Peake is not for everyone, but if you are a fan of the Gormenghast series (as I am) then this one should be added to your collection.

(an extract from my SFF blog)


----------



## j d worthington (Apr 27, 2008)

Actually, iirc, there is one reference to the Boy as Titus in the story, but blink and you've missed it; it certainly isn't something that Peake made a huge point of.

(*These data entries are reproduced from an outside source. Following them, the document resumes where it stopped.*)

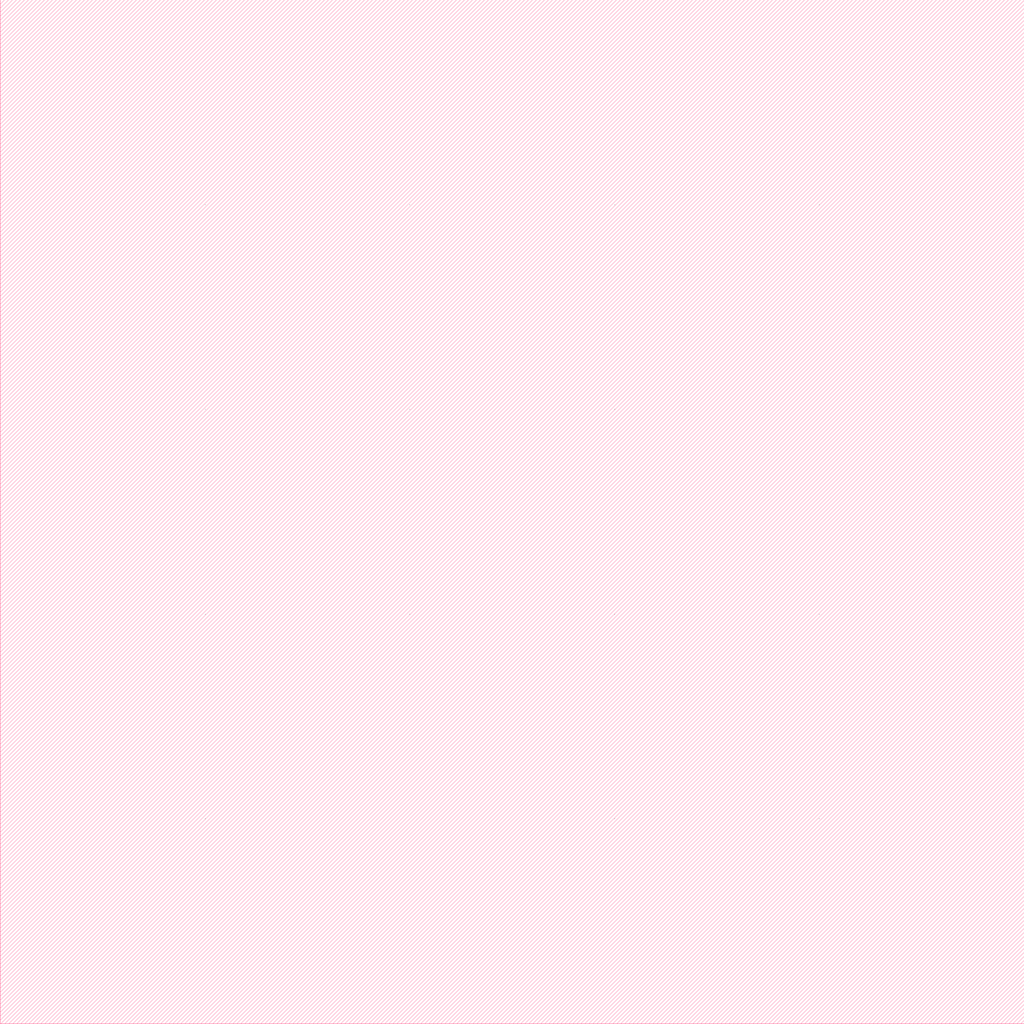
<source format=lef>
# Copyright 2020 The SkyWater PDK Authors
#
# Licensed under the Apache License, Version 2.0 (the "License");
# you may not use this file except in compliance with the License.
# You may obtain a copy of the License at
#
#     https://www.apache.org/licenses/LICENSE-2.0
#
# Unless required by applicable law or agreed to in writing, software
# distributed under the License is distributed on an "AS IS" BASIS,
# WITHOUT WARRANTIES OR CONDITIONS OF ANY KIND, either express or implied.
# See the License for the specific language governing permissions and
# limitations under the License.
#
# SPDX-License-Identifier: Apache-2.0

VERSION 5.7 ;
  NOWIREEXTENSIONATPIN ON ;
  DIVIDERCHAR "/" ;
  BUSBITCHARS "[]" ;
MACRO sky130_fd_bd_sram__sram_dp_wls_poly_sizing_optb
  CLASS BLOCK ;
  FOREIGN sky130_fd_bd_sram__sram_dp_wls_poly_sizing_optb ;
  ORIGIN  0.000000  0.000000 ;
  SIZE  0.005000 BY  0.005000 ;
END sky130_fd_bd_sram__sram_dp_wls_poly_sizing_optb
END LIBRARY

</source>
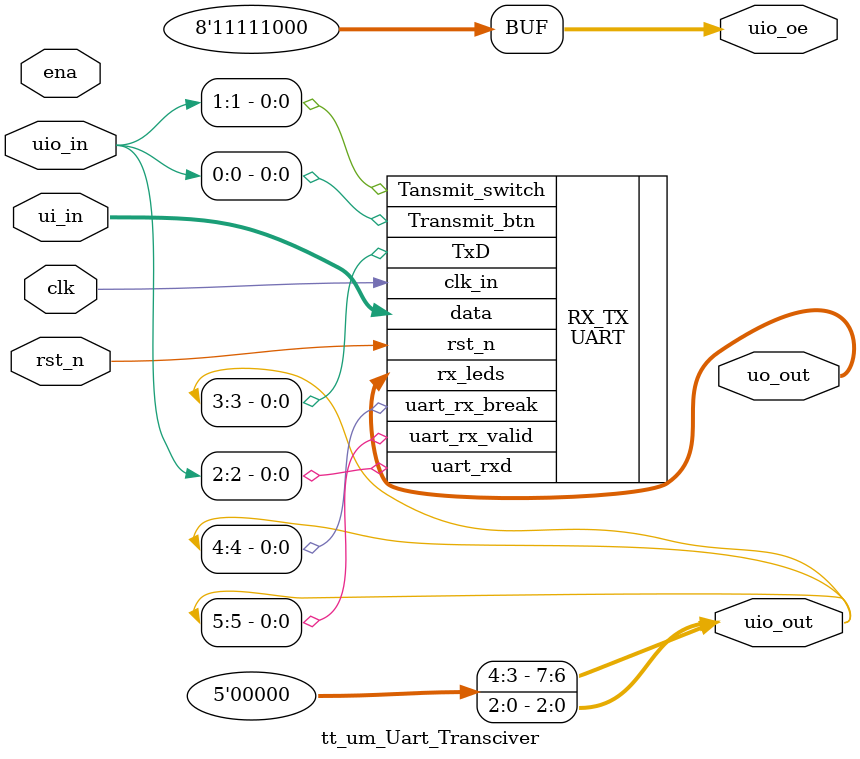
<source format=v>
`timescale 1ns / 1ps


module tt_um_Uart_Transciver(
    input  wire [7:0] ui_in,    // Dedicated inputs - connected to the input switches
    output wire [7:0] uo_out,   // Dedicated outputs - connected to the 7 segment display
    
    input  wire [7:0] uio_in,   // IOs: Bidirectional Input path
    output wire [7:0] uio_out,  // IOs: Bidirectional Output path
    output wire [7:0] uio_oe,   // IOs: Bidirectional Enable path (active high: 0=input, 1=output)
    
    input  wire       ena,      // will go high when the design is enabled
    input  wire       clk,      // clock
    input  wire       rst_n     // reset_n - low to reset
);

    assign uio_oe = 8'b11111000;

    /*
        ui_in[7:0]  = inputdata;
        uo_out[7:0]  = output data for lights;

        uio_in[0] =  Transmit_btn;
        uio_in[1] =  Transmit_switch;
        uio_in[2] =  uart_rxd;

        uio_out[0] =  low;
        uio_out[1] =  low;
        uio_out[2] =  low;

        uio_out[3] =  TxD;
        uio_out[4] =  uart_rx_break;
        uio_out[5] =  uart_rx_valid;
        
        uio_out[6] =  low;
        uio_out[7] =  low;
    */
    
    UART RX_TX(
        .clk_in(clk), 
        .rst_n(rst_n), 
        .data(ui_in),            //input data for transmitting
         
        .Transmit_btn(uio_in[0]),    //push button used to transmit data
        .Tansmit_switch(uio_in[1]),   //,
           
        .uart_rxd(uio_in[2]),        // Receiver line for the receiver module
        
        .rx_leds(uo_out),            //output lights to displau the recived data
        
        .TxD(uio_out[3]),            // transmit data pin, used to transmit data
        .uart_rx_break(uio_out[4]),   // Did we get a BREAK message?
        .uart_rx_valid(uio_out[5])    // Valid data recieved and available.
    );
    assign uio_out[0] = 1'b0;
    assign uio_out[1] = 1'b0;
    assign uio_out[2] = 1'b0;

    assign uio_out[6] = 1'b0;
    assign uio_out[7] = 1'b0;

endmodule

</source>
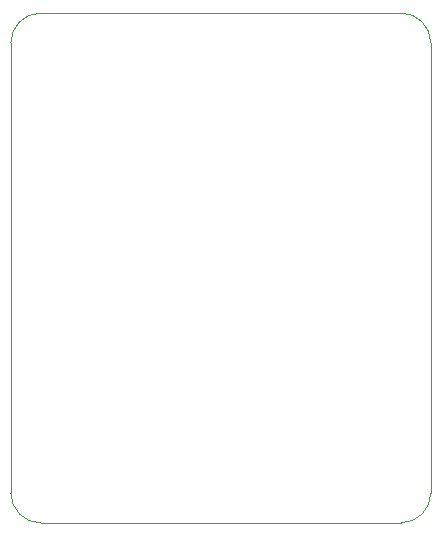
<source format=gbr>
G04 #@! TF.GenerationSoftware,KiCad,Pcbnew,(5.1.5)-3*
G04 #@! TF.CreationDate,2020-10-27T23:36:24+01:00*
G04 #@! TF.ProjectId,error_amplifier_1,6572726f-725f-4616-9d70-6c6966696572,rev?*
G04 #@! TF.SameCoordinates,Original*
G04 #@! TF.FileFunction,Profile,NP*
%FSLAX46Y46*%
G04 Gerber Fmt 4.6, Leading zero omitted, Abs format (unit mm)*
G04 Created by KiCad (PCBNEW (5.1.5)-3) date 2020-10-27 23:36:24*
%MOMM*%
%LPD*%
G04 APERTURE LIST*
%ADD10C,0.050000*%
G04 APERTURE END LIST*
D10*
X96520000Y-154940000D02*
X96520000Y-116840000D01*
X129540000Y-157480000D02*
X99060000Y-157480000D01*
X132080000Y-116840000D02*
X132080000Y-154940000D01*
X99060000Y-114300000D02*
X129540000Y-114300000D01*
X96520000Y-116840000D02*
G75*
G02X99060000Y-114300000I2540000J0D01*
G01*
X129540000Y-114300000D02*
G75*
G02X132080000Y-116840000I0J-2540000D01*
G01*
X132080000Y-154940000D02*
G75*
G02X129540000Y-157480000I-2540000J0D01*
G01*
X99060000Y-157480000D02*
G75*
G02X96520000Y-154940000I0J2540000D01*
G01*
M02*

</source>
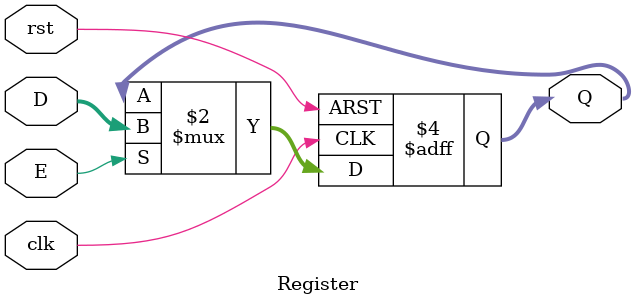
<source format=v>
`timescale 1ns / 1ps
/*
    Engineer: Rodrigo Becerril Ferreyra
    Company: California State University, Long Beach
    Project: Lab 4
    Date: 29 October 2020
*/
module Register(clk, rst, E, D, Q);
input clk, rst, E;
input [3:0] D;
output reg [3:0] Q;

always @(posedge clk, posedge rst)
    if(rst) Q <= 0;
    else if(E) Q <= D;

endmodule

</source>
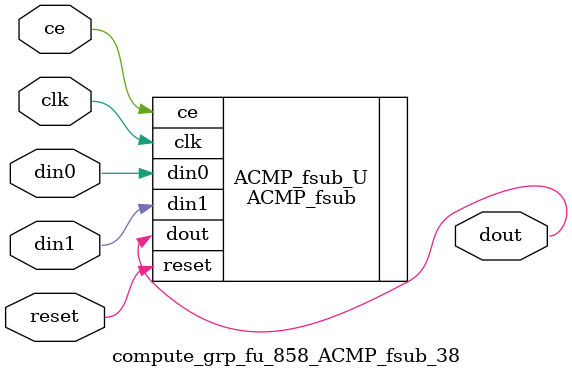
<source format=v>

`timescale 1 ns / 1 ps
module compute_grp_fu_858_ACMP_fsub_38(
    clk,
    reset,
    ce,
    din0,
    din1,
    dout);

parameter ID = 32'd1;
parameter NUM_STAGE = 32'd1;
parameter din0_WIDTH = 32'd1;
parameter din1_WIDTH = 32'd1;
parameter dout_WIDTH = 32'd1;
input clk;
input reset;
input ce;
input[din0_WIDTH - 1:0] din0;
input[din1_WIDTH - 1:0] din1;
output[dout_WIDTH - 1:0] dout;



ACMP_fsub #(
.ID( ID ),
.NUM_STAGE( 4 ),
.din0_WIDTH( din0_WIDTH ),
.din1_WIDTH( din1_WIDTH ),
.dout_WIDTH( dout_WIDTH ))
ACMP_fsub_U(
    .clk( clk ),
    .reset( reset ),
    .ce( ce ),
    .din0( din0 ),
    .din1( din1 ),
    .dout( dout ));

endmodule

</source>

As for your other comments... yes, it's a very peculiar little tale. In some ways, it fits in very well with much of the Gormenghast work; in others it seems almost at odds with (but then, so does *Titus Alone*, in many ways). I have a certain fondness for this one, though, in that it is a rather troubling piece, and has some very haunting passages (not to mention imagery)....


----------



## Gregorian71 (Oct 31, 2011)

Does anyone know if the BBC production of this, with Terry Jones narrating it, is available at all on dvd?


----------



## j d worthington (Nov 1, 2011)

I did not even know about this, but... I don't see any listings. It may be, but it's not showing up at any of the usual places....


----------



## HareBrain (Nov 1, 2011)

I remember this being trailed on TV (before I had read the book), but have never seen sign of it since. Titus was played by someone who was in the soap Eastenders. Here are the (very scanty) details.


----------



## Anthony G Williams (Nov 1, 2011)

Interesting - I missed that, too.


----------



## Teresa Edgerton (Nov 1, 2011)

To return to the story itself:  I thought the prose was wonderful, the imagery amazing (I mean that in both senses of the word) ... and the Lamb frightened me to a degree that few fictional characters have!


----------



## j d worthington (Nov 2, 2011)

Indeed, the Lamb is very deftly handled and yes, terrifically frightening....


----------